Contour labeling entries
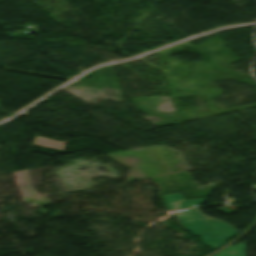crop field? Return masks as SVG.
Masks as SVG:
<instances>
[{
  "mask_svg": "<svg viewBox=\"0 0 256 256\" xmlns=\"http://www.w3.org/2000/svg\"><path fill=\"white\" fill-rule=\"evenodd\" d=\"M179 223L189 232L198 235L205 245L216 250L226 244V238L237 234L231 226L208 217L199 208H193L173 213Z\"/></svg>",
  "mask_w": 256,
  "mask_h": 256,
  "instance_id": "8a807250",
  "label": "crop field"
},
{
  "mask_svg": "<svg viewBox=\"0 0 256 256\" xmlns=\"http://www.w3.org/2000/svg\"><path fill=\"white\" fill-rule=\"evenodd\" d=\"M170 210L196 206L203 203L206 198L184 200L180 193L163 195Z\"/></svg>",
  "mask_w": 256,
  "mask_h": 256,
  "instance_id": "ac0d7876",
  "label": "crop field"
},
{
  "mask_svg": "<svg viewBox=\"0 0 256 256\" xmlns=\"http://www.w3.org/2000/svg\"><path fill=\"white\" fill-rule=\"evenodd\" d=\"M214 256H246L245 255V242L232 245Z\"/></svg>",
  "mask_w": 256,
  "mask_h": 256,
  "instance_id": "34b2d1b8",
  "label": "crop field"
}]
</instances>
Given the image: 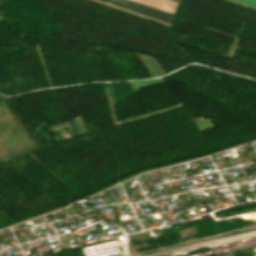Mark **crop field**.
<instances>
[{"label": "crop field", "mask_w": 256, "mask_h": 256, "mask_svg": "<svg viewBox=\"0 0 256 256\" xmlns=\"http://www.w3.org/2000/svg\"><path fill=\"white\" fill-rule=\"evenodd\" d=\"M239 3H242L244 5L256 8V0H233Z\"/></svg>", "instance_id": "34b2d1b8"}, {"label": "crop field", "mask_w": 256, "mask_h": 256, "mask_svg": "<svg viewBox=\"0 0 256 256\" xmlns=\"http://www.w3.org/2000/svg\"><path fill=\"white\" fill-rule=\"evenodd\" d=\"M143 16H147L165 23H170L172 14L141 5L129 0H98Z\"/></svg>", "instance_id": "8a807250"}, {"label": "crop field", "mask_w": 256, "mask_h": 256, "mask_svg": "<svg viewBox=\"0 0 256 256\" xmlns=\"http://www.w3.org/2000/svg\"><path fill=\"white\" fill-rule=\"evenodd\" d=\"M141 4H145L169 13H174L177 1L174 0H132Z\"/></svg>", "instance_id": "ac0d7876"}]
</instances>
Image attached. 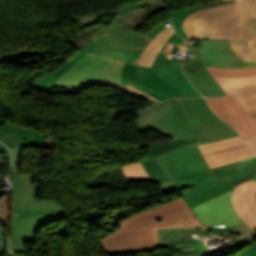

▸ **Work instructions**
Return every line of the rows above that contains the string "viewBox", copying each line in full.

▸ **Answer to the problem**
  "mask_svg": "<svg viewBox=\"0 0 256 256\" xmlns=\"http://www.w3.org/2000/svg\"><path fill=\"white\" fill-rule=\"evenodd\" d=\"M179 223L189 232L198 235L205 245L216 250L226 244V238L237 234L231 226L208 217L199 208H193L173 213Z\"/></svg>",
  "mask_svg": "<svg viewBox=\"0 0 256 256\" xmlns=\"http://www.w3.org/2000/svg\"><path fill=\"white\" fill-rule=\"evenodd\" d=\"M170 210L196 206L203 203L206 198L184 200L180 193L163 195Z\"/></svg>",
  "mask_svg": "<svg viewBox=\"0 0 256 256\" xmlns=\"http://www.w3.org/2000/svg\"><path fill=\"white\" fill-rule=\"evenodd\" d=\"M214 256H246L245 255V242L232 245Z\"/></svg>",
[{"label": "crop field", "mask_w": 256, "mask_h": 256, "mask_svg": "<svg viewBox=\"0 0 256 256\" xmlns=\"http://www.w3.org/2000/svg\"><path fill=\"white\" fill-rule=\"evenodd\" d=\"M239 3H242L244 5L256 8V0H233Z\"/></svg>", "instance_id": "34b2d1b8"}, {"label": "crop field", "mask_w": 256, "mask_h": 256, "mask_svg": "<svg viewBox=\"0 0 256 256\" xmlns=\"http://www.w3.org/2000/svg\"><path fill=\"white\" fill-rule=\"evenodd\" d=\"M143 16H147L165 23H170L172 14L141 5L129 0H98Z\"/></svg>", "instance_id": "8a807250"}, {"label": "crop field", "mask_w": 256, "mask_h": 256, "mask_svg": "<svg viewBox=\"0 0 256 256\" xmlns=\"http://www.w3.org/2000/svg\"><path fill=\"white\" fill-rule=\"evenodd\" d=\"M141 4H145L169 13H174L177 1L174 0H132Z\"/></svg>", "instance_id": "ac0d7876"}]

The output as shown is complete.